Wednesday, March 3, 2010

Memories of Grandpa's house...

I was wondering if anybody else would like to share memories of Grandpa's house.

I remember Grandpa's house as a little bit worn out, but always a warm and happy place. It was just the two rooms downstairs, a living room and a kitchen. But it was all he needed. Really it was all any of us would need. I would go back now and I'm sure I would love it as much today as I did when I was little.

He had a swivel chair with cracked brown vinyl upholstery that he couldn't part with even after his children bought him a new chair. I remember the white stuffing coming out of the arms. Is my memory correct that he held the upholstery of that chair together with duct tape?

The floor in the kitchen was old wrinkled linoleum with a pattern of light gray and green -- I can still picture it vividly and touch it in my mind. (When you're little you spend a lot of time on floors). And I can still hear the percolator on the stove and smell the coffee, Grandpa's strong coffee. I think he drank Bokar Coffee from A&P. Here we are forty years later and we love the same kind of coffee.

What was important to Grandpa was the simple things. He loved his U.S. News and World Report, and his tape recorder. He loved grandchildren sitting at his table eating soft-boiled eggs with vinegar. Or tasting his wonderful warm sugared doughnuts. I learned to love Canada Mints from Grandpa. And Opera Fudge.

He took great pleasure in whatever we had to tell him. I can picture him with his eyes magnified behind those thick glasses, really paying attention to us. He was a very literate man and I think he loved words and ideas.

For a few years in the late 60s - early 70s, my brother Larry, and sister Susan, and I spent Thursday nights with Grandpa and Grandma while Mom and Dad went to choir practice at the Cornwall United Methodist Church.

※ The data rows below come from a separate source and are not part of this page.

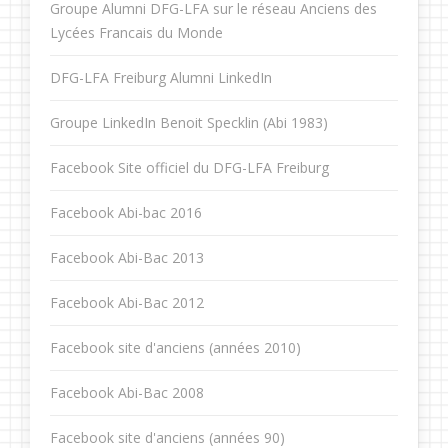
Groupe Alumni DFG-LFA sur le réseau Anciens des
Lycées Francais du Monde
DFG-LFA Freiburg Alumni LinkedIn
Groupe LinkedIn Benoit Specklin (Abi 1983)
Facebook Site officiel du DFG-LFA Freiburg
Facebook Abi-bac 2016
Facebook Abi-Bac 2013
Facebook Abi-Bac 2012
Facebook site d'anciens (années 2010)
Facebook Abi-Bac 2008
Facebook site d'anciens (années 90)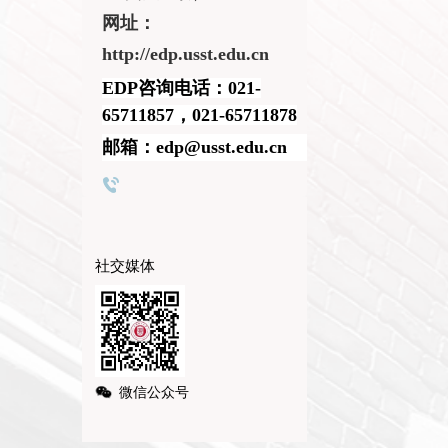
网址：
http://edp.usst.edu.cn
EDP咨询电话：021-
65711857，021-65711878
邮箱：edp@usst.edu.cn
社交媒体
微信公众号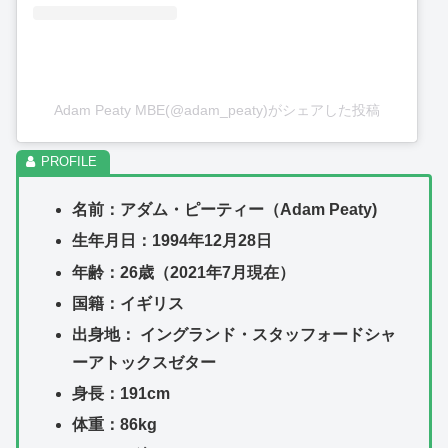
Adam Peaty MBE(@adam_peaty)がシェアした投稿
名前：アダム・ピーティー（Adam Peaty)
生年月日：1994年12月28日
年齢：26歳（2021年7月現在）
国籍：イギリス
出身地： イングランド・スタッフォードシャ
ーアトックスゼター
身長：191cm
体重：86kg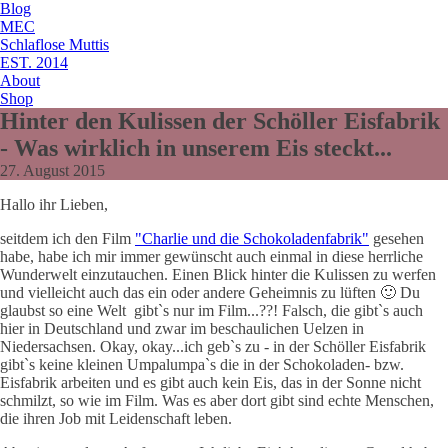
Blog
MEC
Schlaflose Muttis
EST. 2014
About
Shop
Hinter den Kulissen der Schöller Eisfabrik
- Was wirklich in unserem Eis steckt...
27. August 2015
Hallo ihr Lieben,
seitdem ich den Film
"Charlie und die Schokoladenfabrik"
gesehen
habe, habe ich mir immer gewünscht auch einmal in diese herrliche
Wunderwelt einzutauchen. Einen Blick hinter die Kulissen zu werfen
und vielleicht auch das ein oder andere Geheimnis zu lüften 🙂 Du
glaubst so eine Welt gibt`s nur im Film...??! Falsch, die gibt`s auch
hier in Deutschland und zwar im beschaulichen Uelzen in
Niedersachsen. Okay, okay...ich geb`s zu - in der Schöller Eisfabrik
gibt`s keine kleinen Umpalumpa`s die in der Schokoladen- bzw.
Eisfabrik arbeiten und es gibt auch kein Eis, das in der Sonne nicht
schmilzt, so wie im Film. Was es aber dort gibt sind echte Menschen,
die ihren Job mit Leidenschaft leben.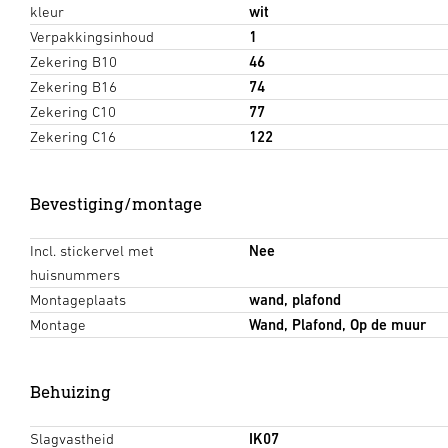
kleur
wit
Verpakkingsinhoud
1
Zekering B10
46
Zekering B16
74
Zekering C10
77
Zekering C16
122
Bevestiging/montage
Incl. stickervel met
Nee
huisnummers
Montageplaats
wand, plafond
Montage
Wand, Plafond, Op de muur
Behuizing
Slagvastheid
IK07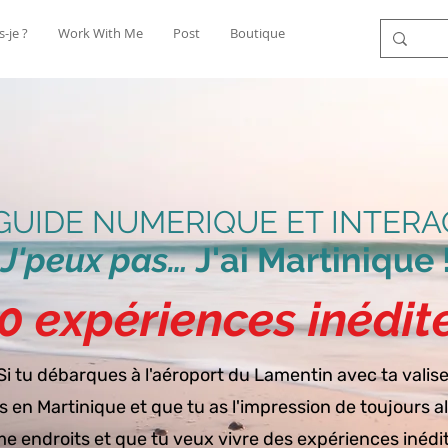
s-je ?
Work With Me
Post
Boutique
GUIDE NUMERIQUE ET INTERA
J'peux pas…
J'ai Martinique 
0 expériences inédit
Si tu débarques à l'aéroport du Lamentin avec ta valise
is en Martinique et que tu as l'impression de toujours a
 endroits et que tu veux vivre des expériences inéd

Sometimes there were Saturday nights when Mom and Dad had a date. We would play some games, watch a lot of TV. A detective series with Raymond Burr in a wheelchair. Sometimes a movie of the week. A lot of Lawrence Welk. Sometimes hockey -- Grandpa liked hockey.

Grandma usually spent the early evening lying on the sofa and then Grandpa would help her get to bed early.

She was ill, suffering from tremors that we later learned were probably caused by medicine the doctors had given her years earlier. She didn't speak much, and must have been in some pain but she never ever complained. Grandma always greeted us with a big smile, with so such warmth and love. We never really got to know Grandma the way our parents did, but we did feel her love very much.